(What you should do):
All records are to be restated word for word, with pictures excluded.

### Provided material ###

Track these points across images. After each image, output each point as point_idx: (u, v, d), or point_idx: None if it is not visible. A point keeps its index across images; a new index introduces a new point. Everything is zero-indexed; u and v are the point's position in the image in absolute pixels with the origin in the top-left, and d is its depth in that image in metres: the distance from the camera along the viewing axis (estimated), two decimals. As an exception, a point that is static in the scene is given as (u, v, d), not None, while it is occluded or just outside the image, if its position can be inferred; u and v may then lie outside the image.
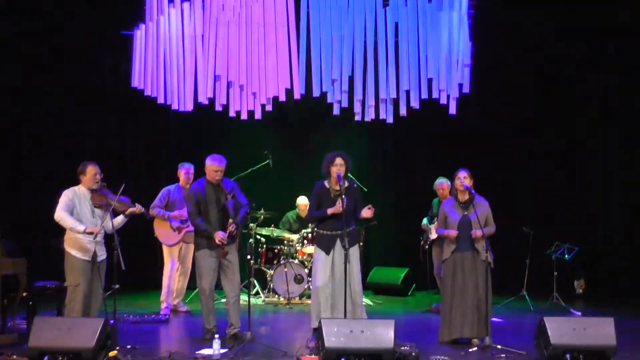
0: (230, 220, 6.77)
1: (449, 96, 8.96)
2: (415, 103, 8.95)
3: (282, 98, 8.97)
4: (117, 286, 6.25)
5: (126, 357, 5.83)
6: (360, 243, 7.00)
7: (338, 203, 6.58)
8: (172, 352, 5.93)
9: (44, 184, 9.61)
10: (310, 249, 9.27)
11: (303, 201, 9.80)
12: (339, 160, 6.71)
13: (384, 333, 5.55)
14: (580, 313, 8.52)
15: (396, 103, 9.04)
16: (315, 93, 8.93)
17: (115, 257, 6.24)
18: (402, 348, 5.77)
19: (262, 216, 9.46)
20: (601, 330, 5.69)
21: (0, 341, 6.44)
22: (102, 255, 6.55)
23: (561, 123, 10.59)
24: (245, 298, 7.25)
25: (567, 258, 9.21)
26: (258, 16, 8.93)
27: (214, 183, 6.84)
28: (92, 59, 9.99)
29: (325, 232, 6.76)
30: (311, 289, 6.97)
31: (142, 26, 9.07)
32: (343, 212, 6.53)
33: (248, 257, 7.29)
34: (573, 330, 5.69)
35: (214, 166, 6.80)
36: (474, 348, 6.34)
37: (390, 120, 9.17)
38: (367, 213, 6.68)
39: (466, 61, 8.96)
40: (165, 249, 8.53)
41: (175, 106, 9.05)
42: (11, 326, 6.86)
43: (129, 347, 6.15)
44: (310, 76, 8.91)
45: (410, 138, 11.01)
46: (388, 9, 8.99)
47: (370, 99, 8.97)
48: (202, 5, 8.99)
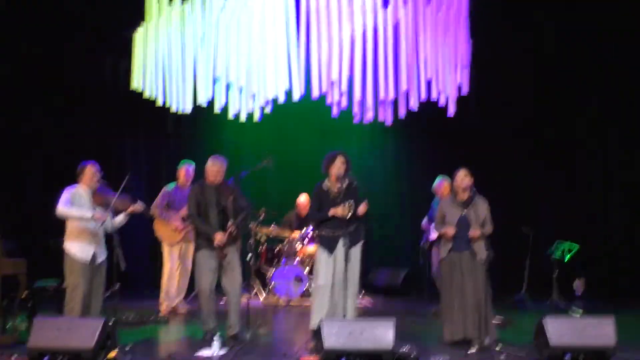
0: (230, 221, 6.78)
1: (448, 97, 8.97)
2: (414, 104, 8.96)
3: (282, 99, 8.98)
4: (117, 286, 6.25)
5: (126, 357, 5.83)
6: (362, 241, 6.97)
7: (341, 206, 6.58)
8: (172, 352, 5.94)
9: (44, 184, 9.62)
10: (310, 249, 9.27)
11: (304, 200, 9.80)
12: (339, 160, 6.71)
13: (384, 333, 5.55)
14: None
15: (395, 104, 9.05)
16: (314, 94, 8.94)
17: (115, 257, 6.25)
18: (402, 348, 5.78)
19: (263, 215, 9.46)
20: (601, 330, 5.69)
21: (0, 341, 6.44)
22: (102, 256, 6.54)
23: (561, 123, 10.59)
24: (245, 298, 7.25)
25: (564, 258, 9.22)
26: (258, 16, 8.94)
27: (215, 184, 6.84)
28: (92, 59, 9.99)
29: (327, 233, 6.77)
30: (313, 289, 6.96)
31: (142, 26, 9.08)
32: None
33: (248, 257, 7.29)
34: (573, 330, 5.68)
35: (215, 167, 6.81)
36: (474, 348, 6.33)
37: (389, 121, 9.17)
38: (361, 209, 6.66)
39: (465, 62, 8.97)
40: (165, 249, 8.53)
41: (174, 107, 9.06)
42: (11, 326, 6.86)
43: (129, 347, 6.15)
44: (309, 77, 8.92)
45: (409, 139, 11.01)
46: (388, 9, 9.00)
47: (369, 100, 8.98)
48: (202, 5, 9.00)
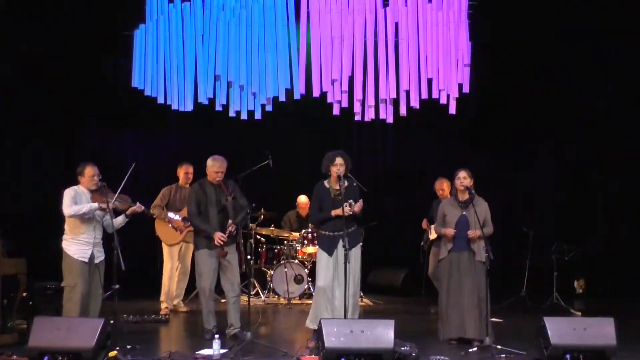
0: (230, 220, 6.78)
1: (449, 96, 8.97)
2: (415, 103, 8.96)
3: (282, 98, 8.98)
4: (117, 286, 6.24)
5: (126, 357, 5.82)
6: (361, 243, 6.99)
7: (342, 206, 6.57)
8: (172, 352, 5.93)
9: (44, 184, 9.62)
10: (310, 249, 9.27)
11: (304, 200, 9.79)
12: (339, 160, 6.71)
13: (384, 333, 5.54)
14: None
15: (396, 103, 9.04)
16: (315, 93, 8.94)
17: (115, 257, 6.23)
18: (402, 348, 5.77)
19: (262, 216, 9.46)
20: (601, 330, 5.68)
21: (0, 341, 6.43)
22: (100, 256, 6.53)
23: (561, 123, 10.58)
24: (245, 298, 7.25)
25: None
26: (258, 16, 8.94)
27: (215, 183, 6.85)
28: (92, 59, 9.98)
29: (327, 233, 6.76)
30: (313, 289, 6.97)
31: (142, 26, 9.07)
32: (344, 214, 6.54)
33: (248, 257, 7.29)
34: (573, 330, 5.67)
35: (215, 167, 6.82)
36: (474, 348, 6.34)
37: (390, 120, 9.17)
38: (357, 207, 6.65)
39: (466, 61, 8.97)
40: (165, 249, 8.53)
41: (175, 106, 9.05)
42: (11, 326, 6.85)
43: (129, 347, 6.13)
44: (310, 76, 8.91)
45: (410, 138, 11.00)
46: (388, 9, 9.00)
47: (370, 99, 8.98)
48: (202, 5, 9.00)
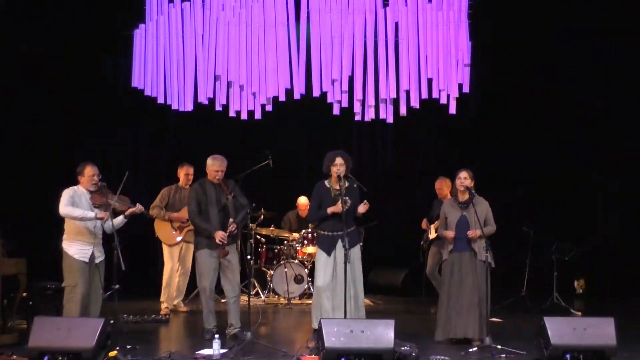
0: (230, 220, 6.78)
1: (449, 96, 8.97)
2: (415, 103, 8.96)
3: (282, 98, 8.98)
4: (117, 286, 6.24)
5: (126, 357, 5.82)
6: (360, 243, 6.99)
7: (339, 203, 6.58)
8: (172, 352, 5.93)
9: (44, 184, 9.59)
10: (310, 249, 9.26)
11: (303, 201, 9.79)
12: (339, 160, 6.71)
13: (384, 333, 5.54)
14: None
15: (396, 103, 9.04)
16: (315, 93, 8.94)
17: (115, 258, 6.23)
18: (402, 348, 5.77)
19: (262, 216, 9.46)
20: (601, 330, 5.68)
21: (0, 341, 6.43)
22: (100, 256, 6.53)
23: (561, 123, 10.57)
24: (245, 298, 7.24)
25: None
26: (258, 16, 8.94)
27: (215, 183, 6.85)
28: (92, 59, 9.98)
29: (326, 233, 6.76)
30: (313, 289, 6.97)
31: (142, 26, 9.07)
32: (343, 213, 6.53)
33: (248, 257, 7.29)
34: (573, 330, 5.67)
35: (215, 166, 6.83)
36: (474, 348, 6.33)
37: (390, 120, 9.17)
38: (362, 208, 6.67)
39: (466, 61, 8.97)
40: (165, 249, 8.53)
41: (175, 106, 9.06)
42: (11, 326, 6.85)
43: (129, 347, 6.13)
44: (310, 76, 8.91)
45: (410, 138, 11.00)
46: (388, 9, 9.00)
47: (370, 99, 8.98)
48: (202, 5, 9.00)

###

(Your solution):
Track these points across images. After each image, output each point as point_idx: (u, v, d), or point_idx: None if it is not visible. A point keeps its index across images; a new index introduces a new point. Everything is zero-indexed; u and v are the point's position in the image in absolute pixels with the origin in the top-left, and d is its depth in that image in metres: the distance from the camera along the viewing axis (estimated), two decimals. As an exception, a point that is static in the scene is given as (u, v, d), not None, while it is occluded or just outside the image, if its position can be inferred; u and v may then lie outside the image.
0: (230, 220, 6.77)
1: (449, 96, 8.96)
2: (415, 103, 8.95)
3: (282, 98, 8.97)
4: (117, 286, 6.25)
5: (126, 357, 5.83)
6: (360, 243, 7.00)
7: (338, 203, 6.58)
8: (172, 352, 5.93)
9: (44, 184, 9.61)
10: (310, 249, 9.27)
11: (303, 201, 9.80)
12: (339, 160, 6.71)
13: (384, 333, 5.55)
14: (580, 313, 8.52)
15: (396, 103, 9.04)
16: (315, 93, 8.93)
17: (115, 257, 6.24)
18: (402, 348, 5.77)
19: (262, 216, 9.46)
20: (601, 330, 5.69)
21: (0, 341, 6.44)
22: (102, 255, 6.55)
23: (561, 123, 10.59)
24: (245, 298, 7.25)
25: (567, 258, 9.21)
26: (258, 16, 8.93)
27: (214, 183, 6.84)
28: (92, 59, 9.99)
29: (325, 232, 6.76)
30: (311, 289, 6.97)
31: (142, 26, 9.07)
32: (343, 212, 6.53)
33: (248, 257, 7.29)
34: (573, 330, 5.69)
35: (214, 166, 6.80)
36: (474, 348, 6.34)
37: (390, 120, 9.17)
38: (367, 213, 6.68)
39: (466, 61, 8.96)
40: (165, 249, 8.53)
41: (175, 106, 9.05)
42: (11, 326, 6.86)
43: (129, 347, 6.15)
44: (310, 76, 8.91)
45: (410, 138, 11.01)
46: (388, 9, 8.99)
47: (370, 99, 8.97)
48: (202, 5, 8.99)
0: (230, 221, 6.78)
1: (448, 97, 8.97)
2: (414, 104, 8.96)
3: (282, 99, 8.98)
4: (117, 286, 6.25)
5: (126, 357, 5.83)
6: (362, 241, 6.97)
7: (341, 206, 6.58)
8: (172, 352, 5.94)
9: (44, 184, 9.62)
10: (310, 249, 9.27)
11: (304, 200, 9.80)
12: (339, 160, 6.71)
13: (384, 333, 5.55)
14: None
15: (395, 104, 9.05)
16: (314, 94, 8.94)
17: (115, 257, 6.25)
18: (402, 348, 5.78)
19: (263, 215, 9.46)
20: (601, 330, 5.69)
21: (0, 341, 6.44)
22: (102, 256, 6.54)
23: (561, 123, 10.59)
24: (245, 298, 7.25)
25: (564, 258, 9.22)
26: (258, 16, 8.94)
27: (215, 184, 6.84)
28: (92, 59, 9.99)
29: (327, 233, 6.77)
30: (313, 289, 6.96)
31: (142, 26, 9.08)
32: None
33: (248, 257, 7.29)
34: (573, 330, 5.68)
35: (215, 167, 6.81)
36: (474, 348, 6.33)
37: (389, 121, 9.17)
38: (361, 209, 6.66)
39: (465, 62, 8.97)
40: (165, 249, 8.53)
41: (174, 107, 9.06)
42: (11, 326, 6.86)
43: (129, 347, 6.15)
44: (309, 77, 8.92)
45: (409, 139, 11.01)
46: (388, 9, 9.00)
47: (369, 100, 8.98)
48: (202, 5, 9.00)
0: (230, 220, 6.78)
1: (449, 96, 8.97)
2: (415, 103, 8.96)
3: (282, 98, 8.98)
4: (117, 286, 6.24)
5: (126, 357, 5.82)
6: (361, 243, 6.99)
7: (342, 206, 6.57)
8: (172, 352, 5.93)
9: (44, 184, 9.62)
10: (310, 249, 9.27)
11: (304, 200, 9.79)
12: (339, 160, 6.71)
13: (384, 333, 5.54)
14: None
15: (396, 103, 9.04)
16: (315, 93, 8.94)
17: (115, 257, 6.23)
18: (402, 348, 5.77)
19: (262, 216, 9.46)
20: (601, 330, 5.68)
21: (0, 341, 6.43)
22: (100, 256, 6.53)
23: (561, 123, 10.58)
24: (245, 298, 7.25)
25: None
26: (258, 16, 8.94)
27: (215, 183, 6.85)
28: (92, 59, 9.98)
29: (327, 233, 6.76)
30: (313, 289, 6.97)
31: (142, 26, 9.07)
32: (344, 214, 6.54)
33: (248, 257, 7.29)
34: (573, 330, 5.67)
35: (215, 167, 6.82)
36: (474, 348, 6.34)
37: (390, 120, 9.17)
38: (357, 207, 6.65)
39: (466, 61, 8.97)
40: (165, 249, 8.53)
41: (175, 106, 9.05)
42: (11, 326, 6.85)
43: (129, 347, 6.13)
44: (310, 76, 8.91)
45: (410, 138, 11.00)
46: (388, 9, 9.00)
47: (370, 99, 8.98)
48: (202, 5, 9.00)
0: (230, 220, 6.78)
1: (449, 96, 8.97)
2: (415, 103, 8.96)
3: (282, 98, 8.98)
4: (117, 286, 6.24)
5: (126, 357, 5.82)
6: (360, 243, 6.99)
7: (339, 203, 6.58)
8: (172, 352, 5.93)
9: (44, 184, 9.59)
10: (310, 249, 9.26)
11: (303, 201, 9.79)
12: (339, 160, 6.71)
13: (384, 333, 5.54)
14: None
15: (396, 103, 9.04)
16: (315, 93, 8.94)
17: (115, 258, 6.23)
18: (402, 348, 5.77)
19: (262, 216, 9.46)
20: (601, 330, 5.68)
21: (0, 341, 6.43)
22: (100, 256, 6.53)
23: (561, 123, 10.57)
24: (245, 298, 7.24)
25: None
26: (258, 16, 8.94)
27: (215, 183, 6.85)
28: (92, 59, 9.98)
29: (326, 233, 6.76)
30: (313, 289, 6.97)
31: (142, 26, 9.07)
32: (343, 213, 6.53)
33: (248, 257, 7.29)
34: (573, 330, 5.67)
35: (215, 166, 6.83)
36: (474, 348, 6.33)
37: (390, 120, 9.17)
38: (362, 208, 6.67)
39: (466, 61, 8.97)
40: (165, 249, 8.53)
41: (175, 106, 9.06)
42: (11, 326, 6.85)
43: (129, 347, 6.13)
44: (310, 76, 8.91)
45: (410, 138, 11.00)
46: (388, 9, 9.00)
47: (370, 99, 8.98)
48: (202, 5, 9.00)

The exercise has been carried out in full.